Reproduce all entries precisely as they are written.

══ WORKING DATA

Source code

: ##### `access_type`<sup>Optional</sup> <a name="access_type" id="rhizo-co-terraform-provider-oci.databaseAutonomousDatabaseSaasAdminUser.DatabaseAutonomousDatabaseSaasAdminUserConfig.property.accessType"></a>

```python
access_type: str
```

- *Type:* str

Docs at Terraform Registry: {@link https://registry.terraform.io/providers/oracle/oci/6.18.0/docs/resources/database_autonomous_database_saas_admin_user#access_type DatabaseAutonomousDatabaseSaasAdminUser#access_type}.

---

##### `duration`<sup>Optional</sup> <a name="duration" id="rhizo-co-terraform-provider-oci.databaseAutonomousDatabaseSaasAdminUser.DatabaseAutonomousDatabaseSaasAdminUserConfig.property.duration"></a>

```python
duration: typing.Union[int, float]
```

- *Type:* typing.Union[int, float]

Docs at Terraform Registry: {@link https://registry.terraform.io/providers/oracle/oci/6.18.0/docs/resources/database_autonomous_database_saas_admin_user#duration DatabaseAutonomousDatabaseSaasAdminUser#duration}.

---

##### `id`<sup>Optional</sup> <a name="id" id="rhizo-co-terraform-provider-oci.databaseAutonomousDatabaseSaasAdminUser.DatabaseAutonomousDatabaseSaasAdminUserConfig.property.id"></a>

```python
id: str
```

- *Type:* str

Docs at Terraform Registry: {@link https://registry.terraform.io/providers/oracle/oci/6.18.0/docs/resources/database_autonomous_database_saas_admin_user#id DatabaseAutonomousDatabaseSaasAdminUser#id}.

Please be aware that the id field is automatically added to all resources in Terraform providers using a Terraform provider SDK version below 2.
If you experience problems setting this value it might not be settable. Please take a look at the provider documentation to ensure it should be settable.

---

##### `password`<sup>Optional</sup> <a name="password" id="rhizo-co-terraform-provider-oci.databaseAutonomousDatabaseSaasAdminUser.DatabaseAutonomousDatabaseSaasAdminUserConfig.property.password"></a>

════

▸ OUTPUT OF THE TASK
Source code

: ##### `access_type`<sup>Optional</sup> <a name="access_type" id="rhizo-co-terraform-provider-oci.databaseAutonomousDatabaseSaasAdminUser.DatabaseAutonomousDatabaseSaasAdminUserConfig.property.accessType"></a>

```python
access_type: str
```

- *Type:* str

Docs at Terraform Registry: {@link https://registry.terraform.io/providers/oracle/oci/6.18.0/docs/resources/database_autonomous_database_saas_admin_user#access_type DatabaseAutonomousDatabaseSaasAdminUser#access_type}.

---

##### `duration`<sup>Optional</sup> <a name="duration" id="rhizo-co-terraform-provider-oci.databaseAutonomousDatabaseSaasAdminUser.DatabaseAutonomousDatabaseSaasAdminUserConfig.property.duration"></a>

```python
duration: typing.Union[int, float]
```

- *Type:* typing.Union[int, float]

Docs at Terraform Registry: {@link https://registry.terraform.io/providers/oracle/oci/6.18.0/docs/resources/database_autonomous_database_saas_admin_user#duration DatabaseAutonomousDatabaseSaasAdminUser#duration}.

---

##### `id`<sup>Optional</sup> <a name="id" id="rhizo-co-terraform-provider-oci.databaseAutonomousDatabaseSaasAdminUser.DatabaseAutonomousDatabaseSaasAdminUserConfig.property.id"></a>

```python
id: str
```

- *Type:* str

Docs at Terraform Registry: {@link https://registry.terraform.io/providers/oracle/oci/6.18.0/docs/resources/database_autonomous_database_saas_admin_user#id DatabaseAutonomousDatabaseSaasAdminUser#id}.

Please be aware that the id field is automatically added to all resources in Terraform providers using a Terraform provider SDK version below 2.
If you experience problems setting this value it might not be settable. Please take a look at the provider documentation to ensure it should be settable.

---

##### `password`<sup>Optional</sup> <a name="password" id="rhizo-co-terraform-provider-oci.databaseAutonomousDatabaseSaasAdminUser.DatabaseAutonomousDatabaseSaasAdminUserConfig.property.password"></a>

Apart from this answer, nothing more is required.